Last week I posted some statistical results comparing five 2012 projections systems’ statistics to actual 2012 numbers for wOBA, a good summary offensive rate statistic. Now I’d like to run a similar analysis, but using pitching data, and 3 pitching rate statistics.
I’ll be running numbers for a total of 7 systems:
- CAIRO – from S B of the Replacement Level Yankees Weblog.
- Marcel – the basic projections from Tom Tango, coauthor of The Book.
- Steamer – developed by Jared Cross, Dash Davidson, and Peter Rosenbloom.
- ZiPS – projections from Dan Szymborski of Baseball Think Factory and ESPN.
- RotoValue – my own old projection algorithm.
- NewRV – a new algorithm, based closely on Marcel, that I’m tinkering with.
- Babip – a second new algorithm, where I force BABIP to be the same for all players.
I’ll be comparing each model in earned run average, strikouts/9 innings, and WHIP (walks plus hits per inning), statistics I suspect are of interest to fantasy league players, and I’m also including actual 2012 data, as well as unadjusted 2011 data as a baseline “projection”. As before, I’m computing both mean absolute error and root mean square error for the rate statistics. All these averages are weighted by innings pitched, showing data only for those players projected by all systems.
First earned run average:
Steamer had the lowest RMSE by far, and just barely edged CAIRO in MAE.
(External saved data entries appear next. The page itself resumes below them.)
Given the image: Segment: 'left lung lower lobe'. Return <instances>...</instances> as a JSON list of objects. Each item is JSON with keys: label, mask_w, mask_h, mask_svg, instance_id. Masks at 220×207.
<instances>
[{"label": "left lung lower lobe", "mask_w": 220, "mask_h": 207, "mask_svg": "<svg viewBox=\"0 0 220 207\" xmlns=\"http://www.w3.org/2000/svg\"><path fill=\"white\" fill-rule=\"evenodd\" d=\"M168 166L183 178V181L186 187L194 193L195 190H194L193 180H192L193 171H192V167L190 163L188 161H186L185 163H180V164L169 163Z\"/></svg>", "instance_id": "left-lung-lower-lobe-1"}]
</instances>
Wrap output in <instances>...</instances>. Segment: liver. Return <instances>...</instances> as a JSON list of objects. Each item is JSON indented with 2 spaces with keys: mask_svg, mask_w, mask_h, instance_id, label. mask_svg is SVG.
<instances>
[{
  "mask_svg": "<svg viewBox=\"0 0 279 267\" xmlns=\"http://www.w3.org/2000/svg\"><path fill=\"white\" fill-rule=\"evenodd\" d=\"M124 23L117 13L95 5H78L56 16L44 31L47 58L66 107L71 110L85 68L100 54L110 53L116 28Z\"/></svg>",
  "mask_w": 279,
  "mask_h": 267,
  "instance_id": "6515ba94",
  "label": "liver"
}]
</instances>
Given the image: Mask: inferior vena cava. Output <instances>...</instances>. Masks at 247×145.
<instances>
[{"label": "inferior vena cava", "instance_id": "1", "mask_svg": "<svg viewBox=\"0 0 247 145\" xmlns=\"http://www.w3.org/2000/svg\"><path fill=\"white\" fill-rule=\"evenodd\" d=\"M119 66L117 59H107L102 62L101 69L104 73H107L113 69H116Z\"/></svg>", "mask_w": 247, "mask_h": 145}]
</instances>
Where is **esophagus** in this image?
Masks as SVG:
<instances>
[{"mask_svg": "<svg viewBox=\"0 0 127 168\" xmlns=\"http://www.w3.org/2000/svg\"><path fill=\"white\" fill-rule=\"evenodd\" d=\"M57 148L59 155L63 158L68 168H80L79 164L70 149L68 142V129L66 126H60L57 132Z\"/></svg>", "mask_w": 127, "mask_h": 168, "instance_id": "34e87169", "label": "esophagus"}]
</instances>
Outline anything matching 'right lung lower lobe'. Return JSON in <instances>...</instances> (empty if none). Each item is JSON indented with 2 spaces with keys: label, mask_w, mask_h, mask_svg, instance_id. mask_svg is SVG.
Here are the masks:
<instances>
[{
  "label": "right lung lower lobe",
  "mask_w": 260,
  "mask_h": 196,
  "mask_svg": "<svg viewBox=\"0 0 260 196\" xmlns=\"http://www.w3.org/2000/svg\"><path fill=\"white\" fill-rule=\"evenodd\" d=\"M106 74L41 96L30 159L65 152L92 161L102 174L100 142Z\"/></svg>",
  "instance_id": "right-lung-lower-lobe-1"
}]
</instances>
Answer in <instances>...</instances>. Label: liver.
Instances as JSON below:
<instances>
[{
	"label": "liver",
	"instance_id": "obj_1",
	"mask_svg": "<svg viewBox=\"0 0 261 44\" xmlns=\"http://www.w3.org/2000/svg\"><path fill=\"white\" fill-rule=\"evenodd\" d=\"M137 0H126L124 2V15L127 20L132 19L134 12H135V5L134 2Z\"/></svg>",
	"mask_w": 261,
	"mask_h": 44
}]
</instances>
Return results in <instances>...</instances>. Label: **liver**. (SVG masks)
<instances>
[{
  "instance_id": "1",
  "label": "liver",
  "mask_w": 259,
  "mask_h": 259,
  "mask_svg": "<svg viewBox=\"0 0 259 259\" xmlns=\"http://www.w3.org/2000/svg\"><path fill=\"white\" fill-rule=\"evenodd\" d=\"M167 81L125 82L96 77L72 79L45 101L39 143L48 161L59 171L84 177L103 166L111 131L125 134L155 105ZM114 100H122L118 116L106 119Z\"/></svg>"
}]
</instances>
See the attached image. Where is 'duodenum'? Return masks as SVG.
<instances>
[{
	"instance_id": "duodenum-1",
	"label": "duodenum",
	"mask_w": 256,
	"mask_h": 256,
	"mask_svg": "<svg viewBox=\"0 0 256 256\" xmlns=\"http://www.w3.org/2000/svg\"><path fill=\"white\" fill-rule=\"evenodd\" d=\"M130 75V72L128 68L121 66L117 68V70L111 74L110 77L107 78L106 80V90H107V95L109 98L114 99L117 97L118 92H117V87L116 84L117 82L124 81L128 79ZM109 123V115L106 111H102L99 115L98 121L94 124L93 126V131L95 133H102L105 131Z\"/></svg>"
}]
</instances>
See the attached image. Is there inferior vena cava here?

Again Steamer has the lowest RMSE and MAE, while the Babip-adjusted new model I’m testing had the second lowest RMSE, and Tom Tango’s Marcel had the second-lowest MAE. This is a good time to make the point that in computing errors, I do adjust for the difference in average from the projection and the actual MLB average. There are two reasons for this: the actual value of the league’s composite stats can vary due to external factors, so I don’t want to penalize a system simply for missing the league average; second, from a fantasy perspective what matters isn’t the player’s raw statistics themselves, but how those statistics compare to other players. A 3.80 ERA is outstanding when the league average is 4.50, but it’s not so good when the league’s ERA is 3.50. So long as the projection tells me what players will be good and what ones won’t, I don’t care so much about matching actual stats.
One of the developers of Steamer, Jared Cross, had e-mailed me to say that they found a bug in their WHIP computations, causing it to be too high across the board. In this error analysis, however, there is no penalty for being off on the league averages, and indeed Steamer still performed the best here in 2012.
Finally, K/9 IP:
Again Steamer had the lowest RMSE and MAE of all the systems I tested. My new method(s) came in 2nd/3rd with the exact same data, which is by design. Essentially my Babip model is the same as the NewRV model, just with one additional adjustment for hits, so that each pitcher’s BABIP matches last year’s league average BABIP. Changing the hits does have a small impact on runs, and thus ERA, but both systems project exactly the same strikeout values.
To summarize across all the stats I tested, Steamer had the lowest errors in all three statistics, but the other systems (aside from my old RotoValue model) all had different relative strengths. CAIRO, Marcel, and my new Babip-adjusted model did well in ERA. My Babip model, Marcel, and ZiPS did well in WHIP. And my new models, ZiPS, and CAIRO did well in K/9. Comparing new models I’m back-testing with projections made before the 2012 season is not entirely fair to the projections, but it is certainly helpful as a benchmark.
When I compared my new models for batting statistics, I found assuming BABIP was the same for all batters made the projections worse. But making that assumption for pitchers looks like it improves accuracy.
The old RotoValue model is again clearly inferior at projecting rate statistics than anything else I tested. It’s still better than just using last year’s data, but it’s not competitive with other systems. And so for 2013, RotoValue will be using a new method for its own baseball statistics projections. I’d also be happy to include projection data from any sources that want to share it.
This analysis is still simply looking at rate statistics, only using playing time to weight the players in the averaging (a system gets more credit for being accurate for a 200 inning starter than being accurate for a 40 inning reliever). But it’s only weighing by actual 2012 innings, so systems get little or no credit (or blame) for how well they project actual playing time. For fantasy purposes, getting playing time is indeed important. That’s a topic for a different post.